Quando quell’investimento fu fatto lo ritenni un errore, ed ho sempre pensato che abbia anche fruttato illeciti arricchimenti. Oggi, però, non chiedo di uscirne. La soluzione non è la vendita della quota, ma far pesare la presenza di un operatore telefonico radicato nel mondo libero. Possiamo scegliere: essere gli ultimi soci dei tiranni moribondi o essere fra i primi compartecipi della rinascita. Il tempo di agire è adesso, anzi, si sta esaurendo. A Cuba non ci sono solo i dissidenti che si lasciano morire di fame, c’è un popolo che di fame muore senza volerlo, soffocato dalla mancanza di libertà.
In questa parte del mondo, però, si reagisce con torpore. Quella che chiamiamo cultura è, da noi, un’accolita d’analfabeti luogocomunisti. Hanno mai letto Reinaldo Arenas? Lo avessero fatto saprebbero, da molti anni, che il regime di Fulgencio Batista era più libero di quello di Fidel Castro. Meno oppressivo, meno invadente. Sento già gli ululati, il ragliare di mafia, prostituzione e corruzione. Perché, com’è la Cuba d’oggi? Ci sono vagonate d’europei, e d’italiani, che sbarcano per andare a profittare del sesso a buon mercato. La corruzione è ovunque, e te la spiega qualsiasi tassista. Ma i nostri letterati sono come i magistrati cresciuti leggendo le loro sciocche prose: adoratori del Che mai esistito. Il Guevara paladino degli oppressi, pronto a battersi al fianco di Fidel.
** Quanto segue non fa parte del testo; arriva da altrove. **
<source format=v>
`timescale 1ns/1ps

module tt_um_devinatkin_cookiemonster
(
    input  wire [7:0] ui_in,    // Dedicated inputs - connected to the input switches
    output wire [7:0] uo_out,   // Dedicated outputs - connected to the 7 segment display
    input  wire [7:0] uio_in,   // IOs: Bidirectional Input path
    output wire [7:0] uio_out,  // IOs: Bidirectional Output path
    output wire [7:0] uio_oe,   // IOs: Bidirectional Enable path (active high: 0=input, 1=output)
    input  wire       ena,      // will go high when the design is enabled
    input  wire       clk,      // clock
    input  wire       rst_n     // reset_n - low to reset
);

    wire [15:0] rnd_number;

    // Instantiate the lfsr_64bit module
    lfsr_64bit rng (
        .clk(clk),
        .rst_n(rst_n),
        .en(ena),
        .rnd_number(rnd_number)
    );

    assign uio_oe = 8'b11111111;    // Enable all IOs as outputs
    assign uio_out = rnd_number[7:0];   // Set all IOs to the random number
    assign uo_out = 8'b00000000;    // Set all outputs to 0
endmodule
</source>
Salvo il fatto che il secondo fece fuori il primo. I nostri letterati avrebbero dato l’anima che non hanno, per farsi fotografare accanto a Gabriel Garcia Marquez, che si faceva fotografare accanto al despota cresciuto dai gesuiti, cosa volete che sappia, gente simile, della libertà?
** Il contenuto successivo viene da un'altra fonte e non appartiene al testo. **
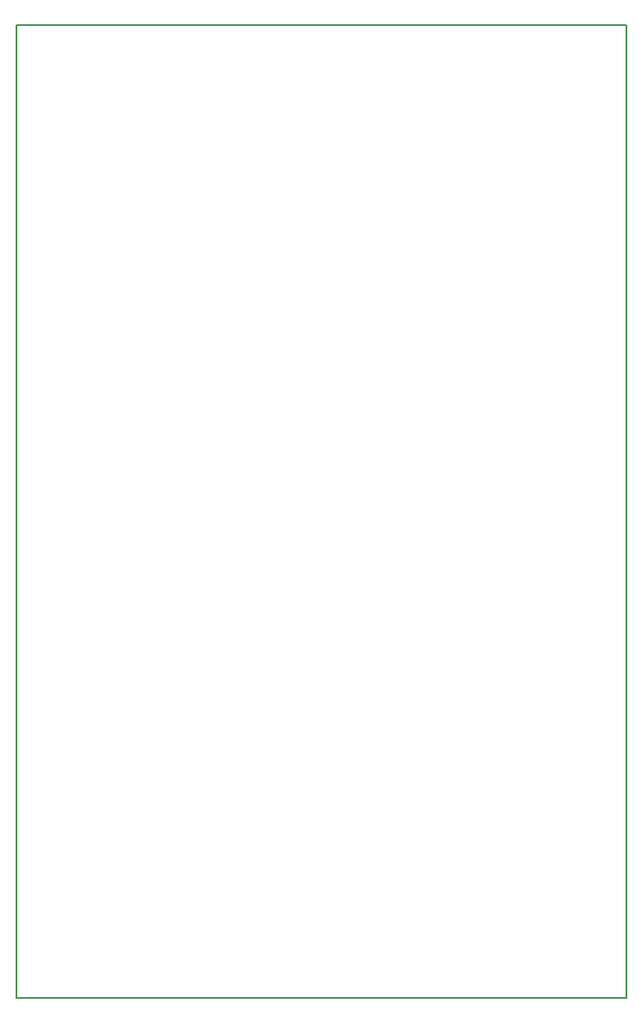
<source format=gm1>
G04 #@! TF.GenerationSoftware,KiCad,Pcbnew,(5.1.12)-1*
G04 #@! TF.CreationDate,2022-03-08T00:28:27-06:00*
G04 #@! TF.ProjectId,pcb,7063622e-6b69-4636-9164-5f7063625858,rev?*
G04 #@! TF.SameCoordinates,Original*
G04 #@! TF.FileFunction,Profile,NP*
%FSLAX46Y46*%
G04 Gerber Fmt 4.6, Leading zero omitted, Abs format (unit mm)*
G04 Created by KiCad (PCBNEW (5.1.12)-1) date 2022-03-08 00:28:27*
%MOMM*%
%LPD*%
G01*
G04 APERTURE LIST*
G04 #@! TA.AperFunction,Profile*
%ADD10C,0.150000*%
G04 #@! TD*
G04 APERTURE END LIST*
D10*
X109220000Y-158750000D02*
X109220000Y-63500000D01*
X168910000Y-158750000D02*
X109220000Y-158750000D01*
X168910000Y-63500000D02*
X168910000Y-158750000D01*
X109220000Y-63500000D02*
X168910000Y-63500000D01*
M02*

</source>
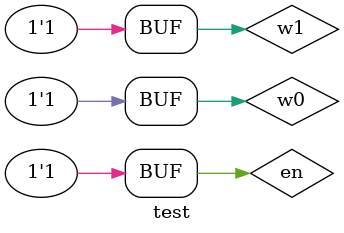
<source format=v>
module twotoFourDecoder(y3,y2,y1,y0,en,w1,w0);
input en,w1,w0;
output y3,y2,y1,y0;
wire i1,i2;
not a1(i1,w1);
not a0(i0,w0);

and a2(y3,en,i1,i0);
and a3(y2,en,i1,w0);
and a4(y1,en,w1,i0);
and a5(y0,en,w1,w0);

endmodule

module test;
reg en,w1,w0;
wire y3,y2,y1,y0;
twotoFourDecoder i(y3,y2,y1,y0,en,w1,w0);
initial
begin
   en=1'b0;
   w1=1'b0;
   w0=1'b0;

    $monitor("time:%0t,en=%b,w1=%b,w0=%b,y3=%b,y2=%b,y1=%b,y0=%b",$time,en,w1,w0,y3,y2,y1,y0);
    #5 en=1'b1; w1=1'b0; w0=1'b0;
    #5 en=1'b1; w1=1'b0; w0=1'b1;
    #5 en=1'b1; w1=1'b1; w0=1'b0;
    #5 en=1'b1; w1=1'b1; w0=1'b1;
end
endmodule
</source>
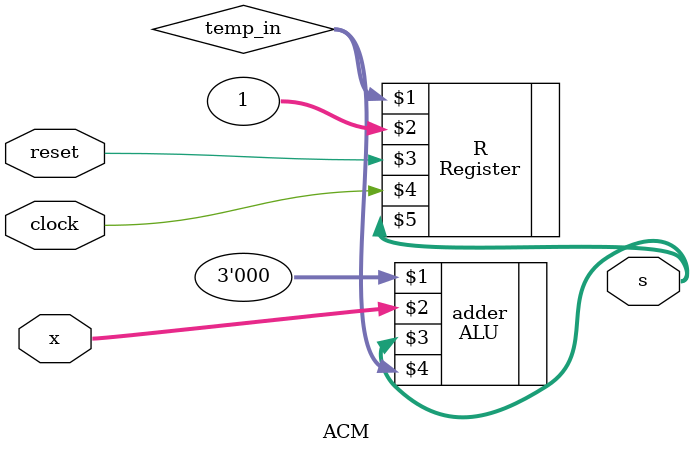
<source format=v>
`timescale 1ns / 1ps


module ACM(x, reset, clock, s);
	parameter N = 6;
	input wire [N - 1 : 0] x;
	input wire reset, clock;
	output wire [N - 1 : 0] s;
	wire [N - 1 : 0] temp_in;
	
	ALU adder (3'b000, x, s, temp_in, );
	Register R (temp_in, 'b1, reset, clock, s);
	
endmodule

</source>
A tutta la nostra sinistra, ma anche a buona parte del mondo cattolico, piaceva quest’uomo vestito da militare che pretendeva d’ospitare missili nucleari per minacciare la democrazia statunitense. Lo amavano al punto da non volere vedere l’evidenza: non è solo un guerrafondaio, è anche un razzista. Parlavano della lotta contro l’analfabetismo, ma tacevano del fatto che prima di lui si poteva scrivere e pubblicare, mentre dopo poteva essere solo lui, maniacalmente logorroico, a tenere la parola, e tacevano dei lager tropicali, agghiaccianti forni crematori a cielo aperto. Quanti di loro, ancora oggi, vanno a Cuba, cercando tracce della propria dignità perduta, tornano malinconici, raccontano dei vicoli barocchi, temono che, presto, saranno spazzati via dal turismo di massa. Peccato che in quei tuguri viva un popolo ammassato e senza diritti, con la tessera alimentare, pronto a contrabbandare ogni cosa, a cominciare da se stesso.
La colpa, secondo loro, fedeli alla pedagogia del regime, è dell’embargo americano. Quell’embargo ha una colpa: non funziona, è aggirato, oggi anche demolito. Della dittatura castrista non ci sarà nulla da conservare, ma i primi a dovere essere buttati via sono quelli che gli fecero le fusa.